Eradicating negative-Set behavior of TiO2-based devices by inserting an oxygen vacancy rich zirconium oxide layer for data storage applications

Abstract

Memristors, with low energy consumption, long data storage and fast switching speed, are considered to be promising for applications such as terabit data storage memory and hardware based neurocomputation applications. However, unexpected negative-Set behavior is a serious issue that causes deterioration of reliability and uniformity of switching parameters. In this work, negative-Set behavior of TiO2-based RRAM is successfully eradicated by inserting a thin oxygen vacancy rich ZrO2-x layer. In addition, oxygen vacancy rich ZrO2-x layer is also responsible for the enhancement of resistive switching characteristics in terms of excellent endurance performance (2000 DC cycles), good data retention upto 10(4) s and uniformity in Set/Reset voltages.

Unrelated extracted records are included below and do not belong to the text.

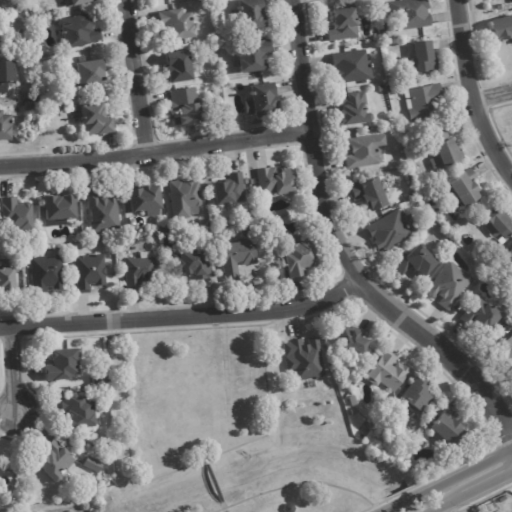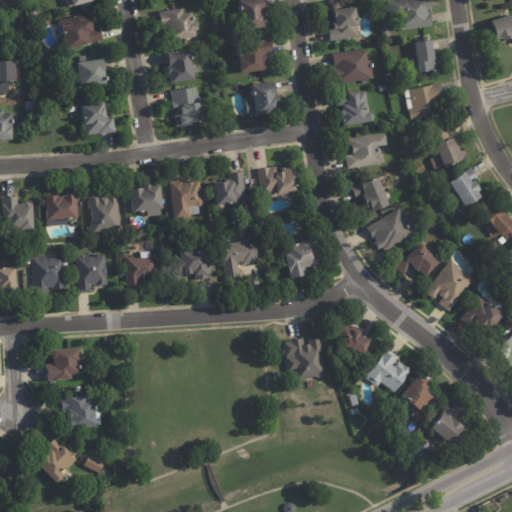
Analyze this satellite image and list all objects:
building: (74, 2)
building: (77, 2)
building: (413, 12)
building: (409, 13)
building: (35, 14)
building: (249, 14)
building: (253, 14)
building: (176, 23)
building: (180, 23)
building: (342, 24)
building: (346, 25)
building: (501, 27)
building: (500, 28)
building: (78, 30)
building: (386, 30)
building: (82, 35)
building: (252, 54)
building: (423, 55)
building: (256, 56)
building: (426, 57)
building: (177, 65)
building: (350, 65)
building: (183, 66)
building: (354, 66)
building: (90, 72)
building: (5, 73)
building: (92, 73)
building: (8, 75)
road: (140, 75)
building: (383, 88)
building: (394, 88)
road: (473, 90)
road: (493, 95)
building: (261, 99)
building: (265, 100)
building: (422, 101)
building: (424, 101)
building: (32, 105)
building: (185, 105)
building: (62, 106)
building: (188, 107)
building: (353, 107)
building: (359, 109)
building: (95, 119)
building: (99, 120)
building: (4, 126)
building: (6, 126)
building: (443, 148)
road: (157, 150)
building: (363, 150)
building: (365, 150)
building: (450, 154)
building: (275, 180)
building: (249, 181)
building: (278, 181)
building: (464, 186)
building: (468, 187)
building: (229, 189)
building: (233, 190)
building: (366, 192)
building: (374, 195)
building: (184, 196)
building: (187, 198)
building: (144, 199)
building: (146, 200)
building: (453, 200)
building: (58, 209)
building: (61, 209)
building: (103, 211)
building: (105, 211)
building: (14, 213)
building: (17, 213)
building: (496, 223)
building: (501, 226)
building: (391, 229)
building: (395, 229)
building: (159, 239)
road: (346, 248)
building: (508, 255)
building: (237, 257)
building: (240, 257)
building: (298, 257)
building: (509, 257)
building: (302, 259)
building: (415, 260)
building: (417, 263)
building: (192, 264)
building: (194, 265)
building: (89, 271)
building: (139, 271)
building: (143, 271)
building: (91, 273)
building: (45, 274)
building: (48, 275)
building: (9, 278)
building: (6, 280)
building: (451, 284)
building: (447, 285)
building: (479, 314)
building: (483, 314)
road: (180, 319)
building: (350, 338)
building: (354, 339)
building: (505, 349)
building: (508, 349)
building: (303, 357)
building: (306, 359)
building: (60, 364)
building: (63, 364)
building: (386, 371)
building: (390, 372)
road: (16, 375)
building: (98, 382)
building: (79, 389)
building: (414, 396)
building: (417, 398)
building: (355, 401)
road: (271, 406)
building: (79, 412)
building: (82, 412)
building: (356, 412)
park: (212, 414)
building: (446, 425)
building: (452, 428)
building: (54, 460)
building: (59, 463)
building: (92, 463)
building: (94, 464)
road: (133, 469)
road: (447, 480)
road: (474, 493)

Experimental results and density functional theory (DFT) analysis confirm that an interface layer TiOx has formed between highly reactive electrode (Ti) and ZrO2 interlayer. This interface layer is serving as a low series resistance layer and oxygen ion reservoir in Set-process and oxygen ions supplier in Reset-process to generate/refill the oxygen vacancies in the formation and rupture of conductive filaments. Comparing with the single layer Ti/TiO2/Pt device, it is noteworthy that the switching process in the bilayer (BL) Ti/ZrO2-x/TiO2/Pt memristor device is not affected even at high Reset-voltages, but the negative-Set behavior has been eradicated effectively. This work demonstrates that the insertion of a thin oxygen vacancy rich ZrO2-x interlayer into TiO2-based devices is a feasible approach to solve unpredicted negative-Set behavior of RRAM devices.